Com o encerramento das atividades da câmara de gás, o recolhimento de animais passou a ser seletivo, segundo o Decreto 642/2001 13, gerando a necessidade de criar uma unidade que pudesse atender a demanda voltada à questão do abandono e dos maus-tratos. Soma-se ainda o fato de que a partir de 2001, os conceitos de guarda responsável, bem-estar animal e manejo populacional tornaram-se mais conhecidos e compreendidos pela sociedade, exigindo um posicionamento mais efetivo do poder público. Somente em 2009 foi criada a Rede de Defesa e Proteção Animal de Curitiba, estrutura vinculada à Secretaria Municipal do Meio Ambiente, cujo objetivo é a saúde e a proteção animal e o combate aos maus-tratos.

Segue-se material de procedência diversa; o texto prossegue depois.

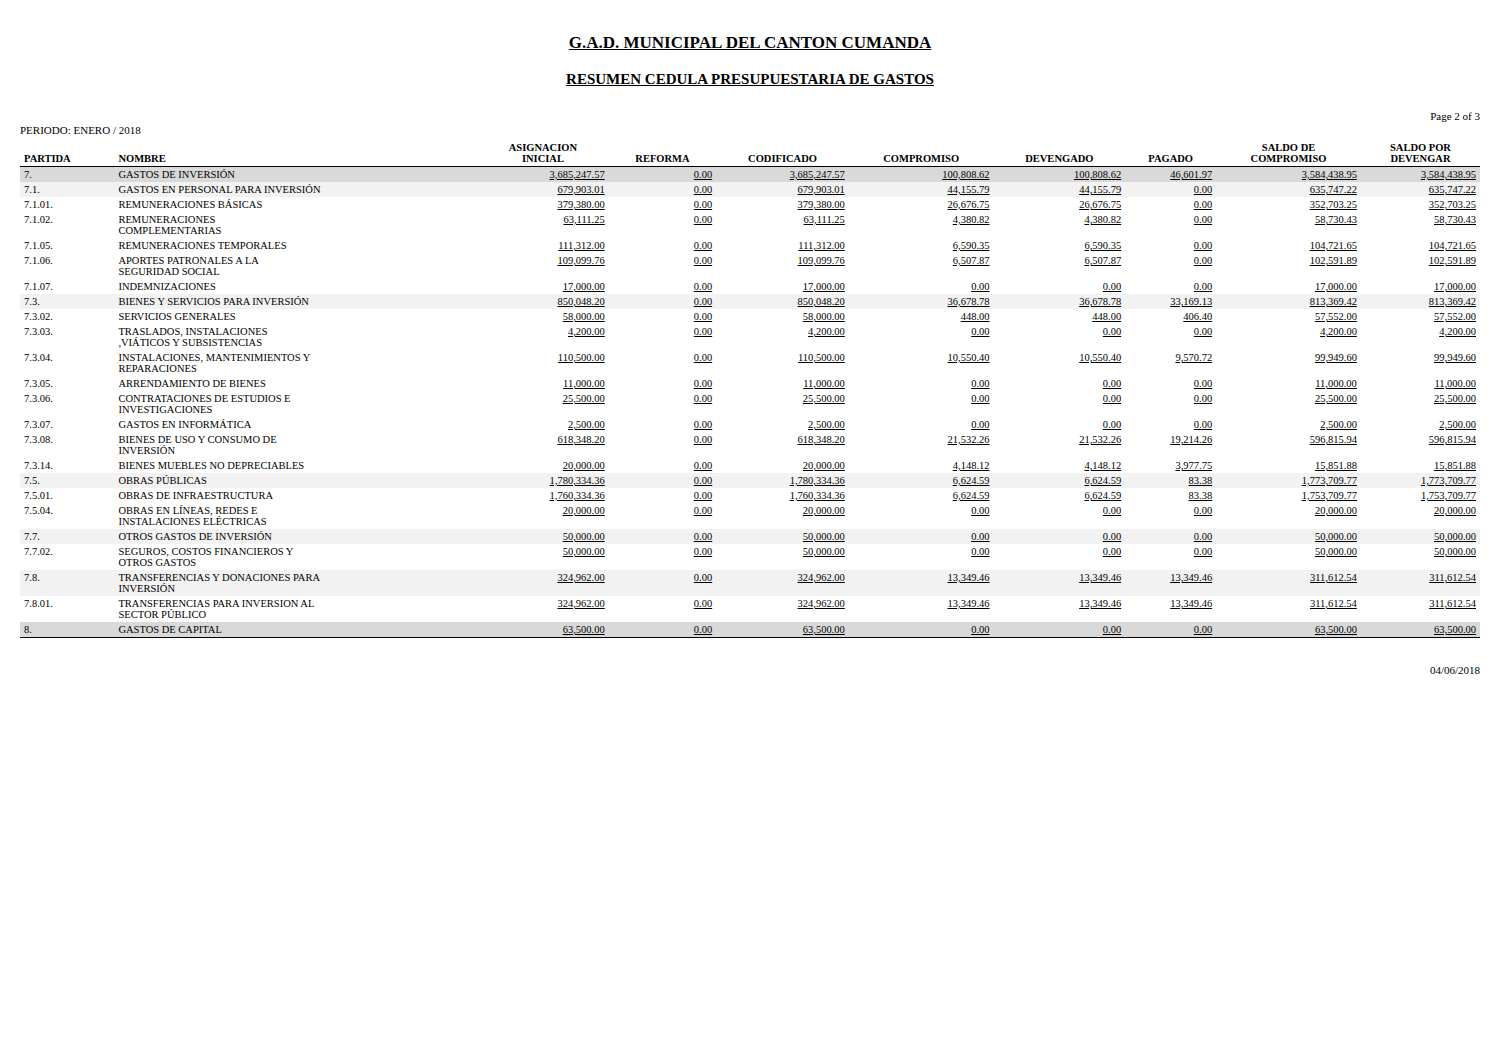G.A.D. MUNICIPAL DEL CANTON CUMANDA
RESUMEN CEDULA PRESUPUESTARIA DE GASTOS
Page 2 of 3
PERIODO: ENERO / 2018
| PARTIDA | NOMBRE | ASIGNACION INICIAL | REFORMA | CODIFICADO | COMPROMISO | DEVENGADO | PAGADO | SALDO DE COMPROMISO | SALDO POR DEVENGAR |
| --- | --- | --- | --- | --- | --- | --- | --- | --- | --- |
| 7. | GASTOS DE INVERSIÓN | 3,685,247.57 | 0.00 | 3,685,247.57 | 100,808.62 | 100,808.62 | 46,601.97 | 3,584,438.95 | 3,584,438.95 |
| 7.1. | GASTOS EN PERSONAL PARA INVERSIÓN | 679,903.01 | 0.00 | 679,903.01 | 44,155.79 | 44,155.79 | 0.00 | 635,747.22 | 635,747.22 |
| 7.1.01. | REMUNERACIONES BÁSICAS | 379,380.00 | 0.00 | 379,380.00 | 26,676.75 | 26,676.75 | 0.00 | 352,703.25 | 352,703.25 |
| 7.1.02. | REMUNERACIONES COMPLEMENTARIAS | 63,111.25 | 0.00 | 63,111.25 | 4,380.82 | 4,380.82 | 0.00 | 58,730.43 | 58,730.43 |
| 7.1.05. | REMUNERACIONES TEMPORALES | 111,312.00 | 0.00 | 111,312.00 | 6,590.35 | 6,590.35 | 0.00 | 104,721.65 | 104,721.65 |
| 7.1.06. | APORTES PATRONALES A LA SEGURIDAD SOCIAL | 109,099.76 | 0.00 | 109,099.76 | 6,507.87 | 6,507.87 | 0.00 | 102,591.89 | 102,591.89 |
| 7.1.07. | INDEMNIZACIONES | 17,000.00 | 0.00 | 17,000.00 | 0.00 | 0.00 | 0.00 | 17,000.00 | 17,000.00 |
| 7.3. | BIENES Y SERVICIOS PARA INVERSIÓN | 850,048.20 | 0.00 | 850,048.20 | 36,678.78 | 36,678.78 | 33,169.13 | 813,369.42 | 813,369.42 |
| 7.3.02. | SERVICIOS GENERALES | 58,000.00 | 0.00 | 58,000.00 | 448.00 | 448.00 | 406.40 | 57,552.00 | 57,552.00 |
| 7.3.03. | TRASLADOS, INSTALACIONES ,VIÁTICOS Y SUBSISTENCIAS | 4,200.00 | 0.00 | 4,200.00 | 0.00 | 0.00 | 0.00 | 4,200.00 | 4,200.00 |
| 7.3.04. | INSTALACIONES, MANTENIMIENTOS Y REPARACIONES | 110,500.00 | 0.00 | 110,500.00 | 10,550.40 | 10,550.40 | 9,570.72 | 99,949.60 | 99,949.60 |
| 7.3.05. | ARRENDAMIENTO DE BIENES | 11,000.00 | 0.00 | 11,000.00 | 0.00 | 0.00 | 0.00 | 11,000.00 | 11,000.00 |
| 7.3.06. | CONTRATACIONES DE ESTUDIOS E INVESTIGACIONES | 25,500.00 | 0.00 | 25,500.00 | 0.00 | 0.00 | 0.00 | 25,500.00 | 25,500.00 |
| 7.3.07. | GASTOS EN INFORMÁTICA | 2,500.00 | 0.00 | 2,500.00 | 0.00 | 0.00 | 0.00 | 2,500.00 | 2,500.00 |
| 7.3.08. | BIENES DE USO Y CONSUMO DE INVERSIÓN | 618,348.20 | 0.00 | 618,348.20 | 21,532.26 | 21,532.26 | 19,214.26 | 596,815.94 | 596,815.94 |
| 7.3.14. | BIENES MUEBLES NO DEPRECIABLES | 20,000.00 | 0.00 | 20,000.00 | 4,148.12 | 4,148.12 | 3,977.75 | 15,851.88 | 15,851.88 |
| 7.5. | OBRAS PÚBLICAS | 1,780,334.36 | 0.00 | 1,780,334.36 | 6,624.59 | 6,624.59 | 83.38 | 1,773,709.77 | 1,773,709.77 |
| 7.5.01. | OBRAS DE INFRAESTRUCTURA | 1,760,334.36 | 0.00 | 1,760,334.36 | 6,624.59 | 6,624.59 | 83.38 | 1,753,709.77 | 1,753,709.77 |
| 7.5.04. | OBRAS EN LÍNEAS, REDES E INSTALACIONES ELÉCTRICAS | 20,000.00 | 0.00 | 20,000.00 | 0.00 | 0.00 | 0.00 | 20,000.00 | 20,000.00 |
| 7.7. | OTROS GASTOS DE INVERSIÓN | 50,000.00 | 0.00 | 50,000.00 | 0.00 | 0.00 | 0.00 | 50,000.00 | 50,000.00 |
| 7.7.02. | SEGUROS, COSTOS FINANCIEROS Y OTROS GASTOS | 50,000.00 | 0.00 | 50,000.00 | 0.00 | 0.00 | 0.00 | 50,000.00 | 50,000.00 |
| 7.8. | TRANSFERENCIAS Y DONACIONES PARA INVERSIÓN | 324,962.00 | 0.00 | 324,962.00 | 13,349.46 | 13,349.46 | 13,349.46 | 311,612.54 | 311,612.54 |
| 7.8.01. | TRANSFERENCIAS PARA INVERSION AL SECTOR PÚBLICO | 324,962.00 | 0.00 | 324,962.00 | 13,349.46 | 13,349.46 | 13,349.46 | 311,612.54 | 311,612.54 |
| 8. | GASTOS DE CAPITAL | 63,500.00 | 0.00 | 63,500.00 | 0.00 | 0.00 | 0.00 | 63,500.00 | 63,500.00 |
04/06/2018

O elo existente entre saúde ambiental, pública e animal levou à criação da Portaria Conjunta n. 01/2014 14 (Figura 2), das Secretarias Municipais de Saúde e de Meio Ambiente de Curitiba. Essa união teve por objetivo as ações de sobreposição de ambas as secretaria como educação, capacitação e formação com o apoio de universidades e outros órgãos, vigilância e monitoramento de zoonoses, desenvolvimento de projetos de pesquisa em saúde única, além do estabelecimento de parcerias na região metropolitana e integração de esforços para otimizar os recursos financeiros e administrativos.
Unidades de Vigilância em Zoonoses (UVZ)
A imagem que as pessoas têm do CCZ como órgão de recolhimento e sacrifício de animais está relacionada ao seu histórico, porém suas atribuições mudaram com o passar dos anos. A partir de 2014, com a Portaria MS 758/2014 16, esses órgãos passaram a ser denominados Unidades de Vigilância de Zoonoses (UVZs), com o objetivo de ser centros de inteligência em zoonoses e articuladores de ações intersetoriais, e não apenas órgãos operacionais e de controle. A Portaria Conjunta 01/2014 da Prefeitura de Curitiba foi um grande marco não apenas para a cidade, mas também para todo o país. Nela estão dispostas todas as ações que devem ser compartilhadas pelas secretarias municipais de saúde e de meio ambiente e as ações que são específicas de cada órgão 14. Enquanto a vigilância de zoonoses, por exemplo, é de atribuição exclusiva da Secretaria Municipal de Saúde, as denúncias de maus-tratos devem ser de responsabilidade somente da Secretaria Municipal do Meio Ambiente (Figuras 3 e 4).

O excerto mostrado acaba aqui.